** Opening Text block block **

Adding to that, Tony Mancini, group director and principal of SGC Horizon Building Group, has created a new fundraising mechanism called The Skilled Labor Foundation. “The foundation will be handled through the NHE,” Mancini says, “and I am still forming the operating committee and developing the strategy. The goal of The Skilled Labor Foundation is to address the issue of the lack of trades and talent entering the residential construction market. The foundation will raise money from partners to be used to attract and train skilled labor.”
Mancini emphasized that while the Foundation will be part of the National Housing Endowment, it will operate as a separate entity. Affiliation with the NHE means that 98.5 percent of all funds will be spent on the foundation’s mission. A committee will be formed to make decisions on how and where the funds will be spent, Mancini says.
More Effort Is Needed
The NARI Workforce Summit was one an example of how the remodeling industry can pull together to find real solutions to workforce shortages. However, it will take more efforts before the industry will see any tangible results. In the meantime, the fight for finding the next generation of skilled workers is being waged in the trenches, and is being won incrementally, one victory at a time.
Hands-on Involvement to Launch a Career
After Aaron Enfinger departed the National Association of the Remodeling Industry (NARI) Workforce Summit this March, he returned home to Columbus, Ohio, determined to implement some of what he had heard at the meeting and immediately contacted a local school. “I reached out to the Fort Hayes Career Center,” says Enfinger, production manager for The Cleary Company and active member of NARI’s Columbus chapter. “We really wanted to get involved and be an inspiration for students.”

** Closing Text block block **
** Opening Material provided block **

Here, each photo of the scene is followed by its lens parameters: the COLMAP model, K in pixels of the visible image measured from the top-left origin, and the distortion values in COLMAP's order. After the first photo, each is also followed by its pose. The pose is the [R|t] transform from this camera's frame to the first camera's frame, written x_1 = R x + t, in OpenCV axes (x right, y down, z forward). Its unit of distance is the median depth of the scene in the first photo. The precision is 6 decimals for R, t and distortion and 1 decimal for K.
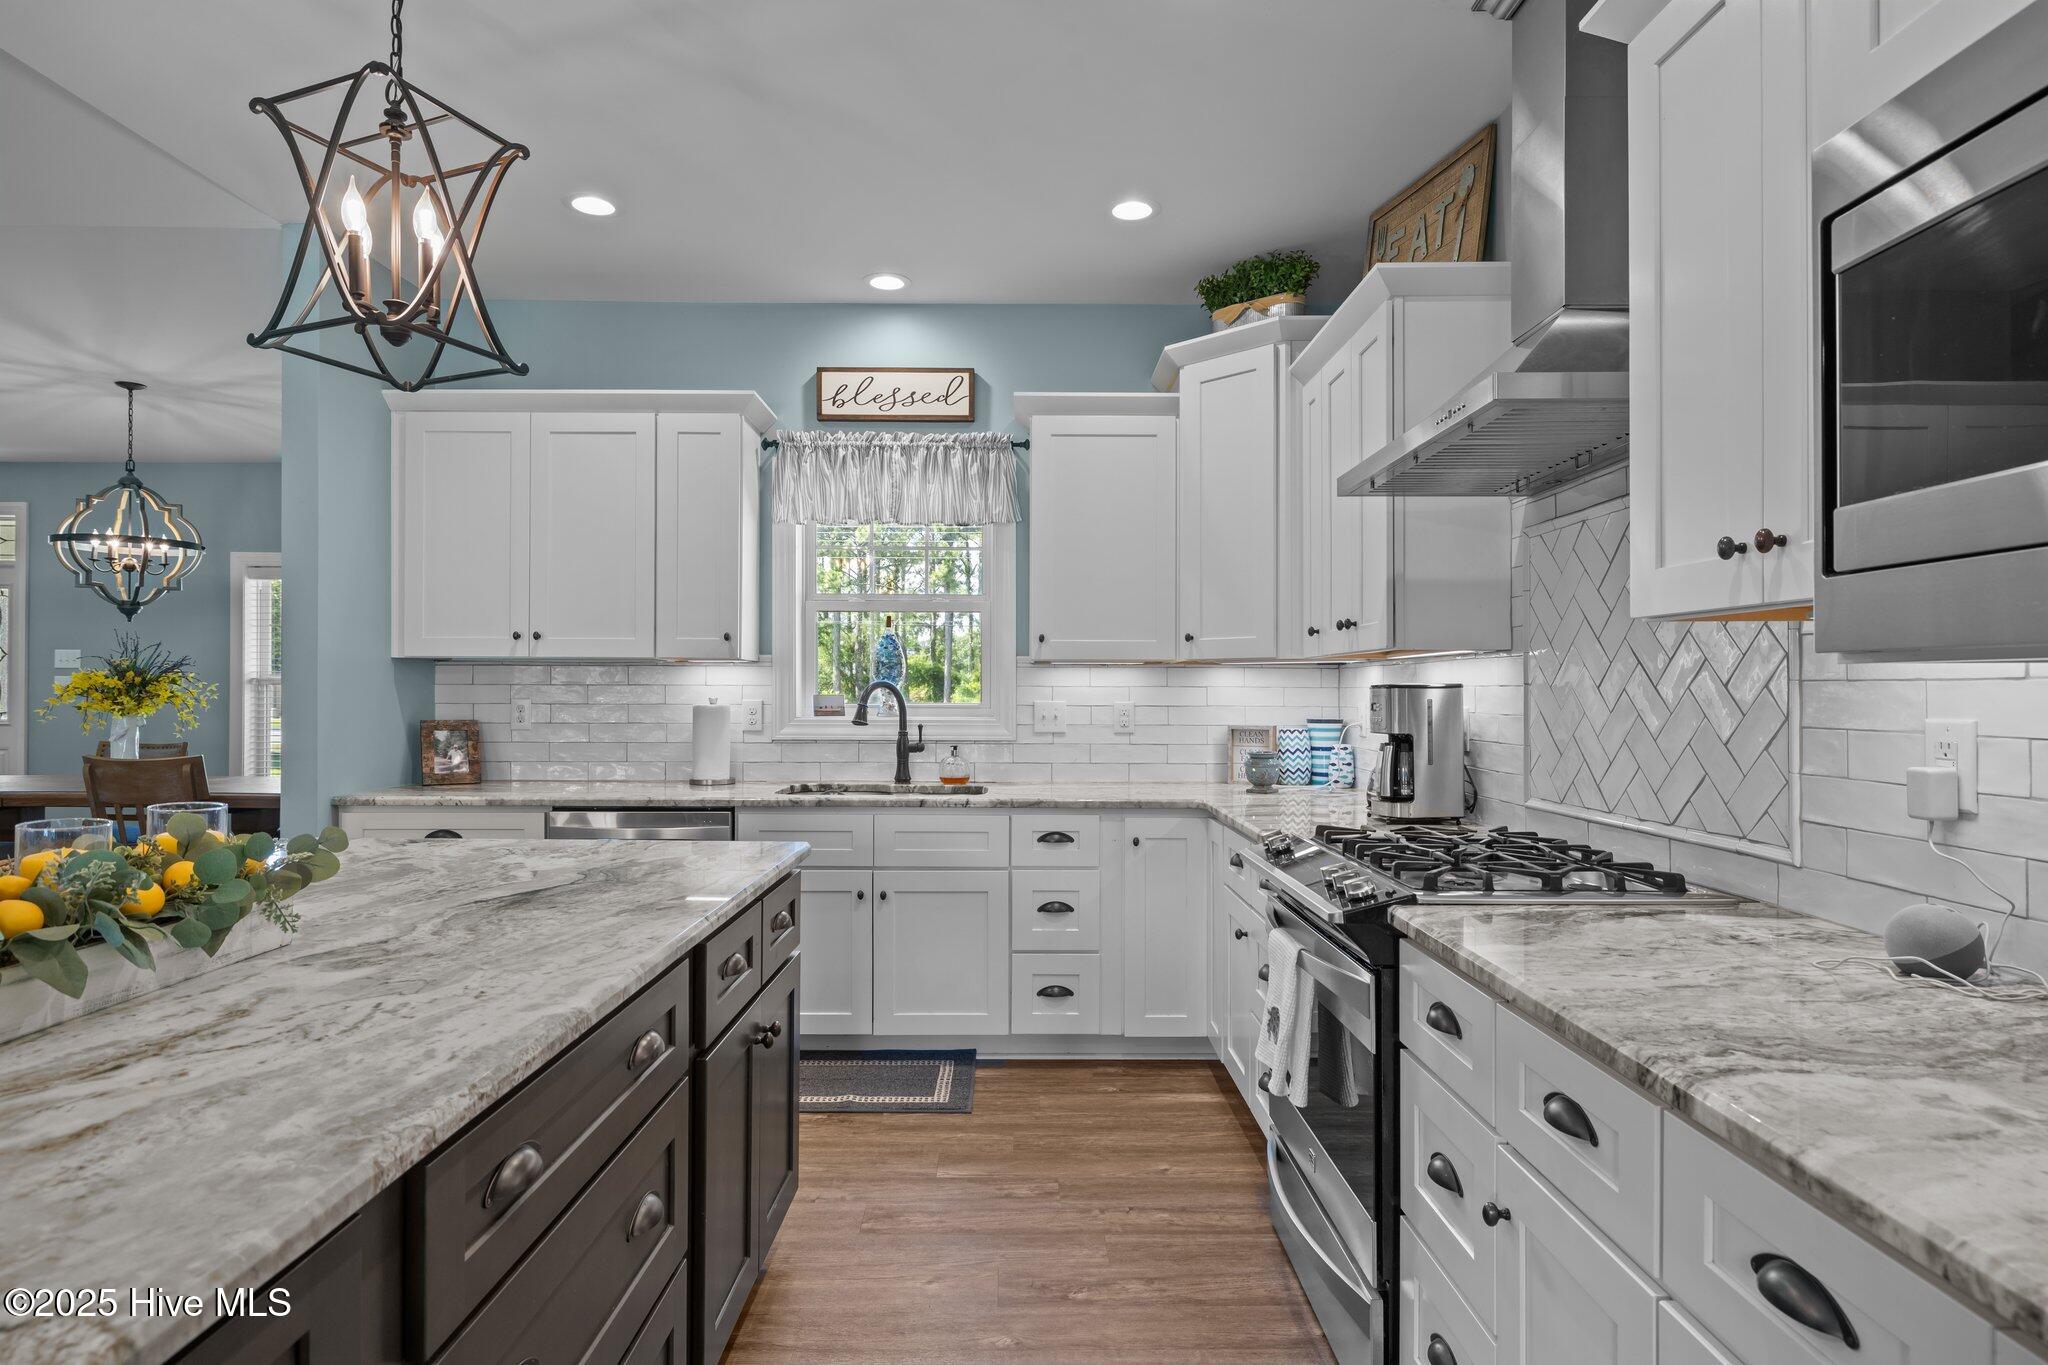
lens RADIAL K [[1115.4, 0, 1023.6], [0, 1115.4, 683.6], [0, 0, 1]] dist [-0.000414, 0.000021]
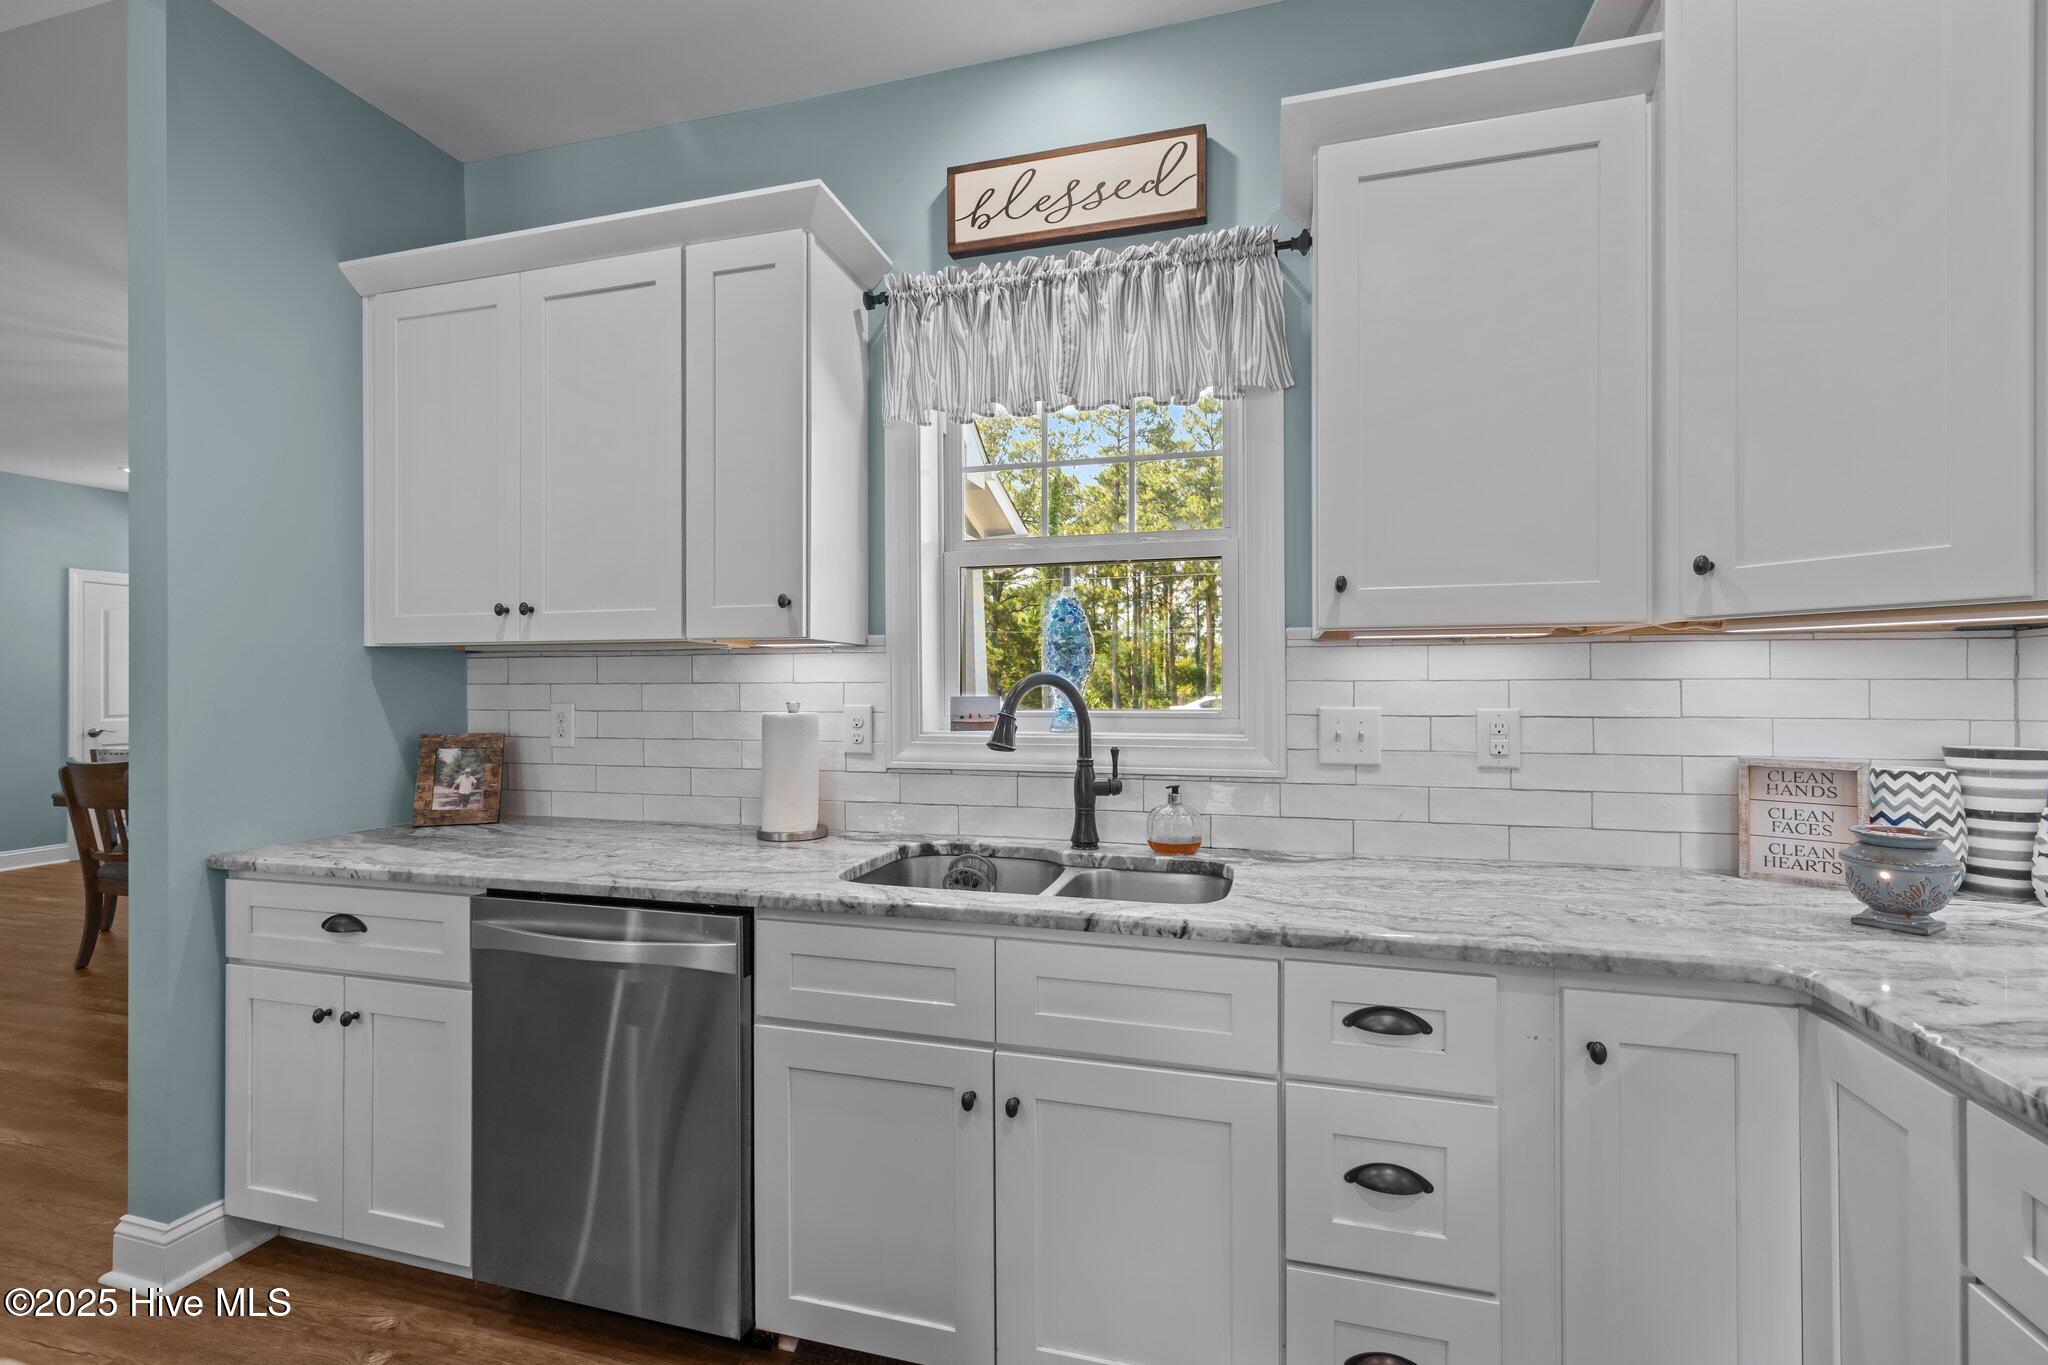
lens RADIAL K [[892.5, 0, 1022.4], [0, 892.5, 687.3], [0, 0, 1]] dist [0.003072, 0.000044]
pose [[0.961853, -0.005248, -0.273516, -0.011209], [0.006378, 0.999974, 0.003239, 0.003300], [0.273492, -0.004860, 0.961862, 0.537323]]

** Closing Material provided block **

Questions:
[a] In the article on skilled labor shortages in remodeling, why will 98.5 percent of The Skilled Labor Foundation's funds be spent on its mission? Answer in one to three sentences.
[b] Continue the article on skilled labor shortages in remodeling from its last sentence.

Written answers:
[a] Because the foundation is affiliated with the National Housing Endowment (NHE), 98.5 percent of all its funds will go to its mission. It will still operate as a separate entity.

[b]
Enfinger sought out the career center’s carpentry department and learned of one student in the program who was particularly eager to learn. So he offered the young carpenter, Connor Annen, an internship at The Cleary Company.
“I wasn’t one of those kids who got excited to get up and go to class,” says Annen, now a full-time intern with The Cleary Company. “My dad and I like working with our hands, and carpentry is different than anything I’ve ever done before.”
The internship started in April. But following graduation from high school, Annen decided that he would stick around for the summer to continue his vocational education full time.
“This is the first internship we’ve offered,” Enfinger says. “But it’s gone really well. Connor is a good kid. He listens to other people and follows directions well. He’s a standout because he’s willing to learn.”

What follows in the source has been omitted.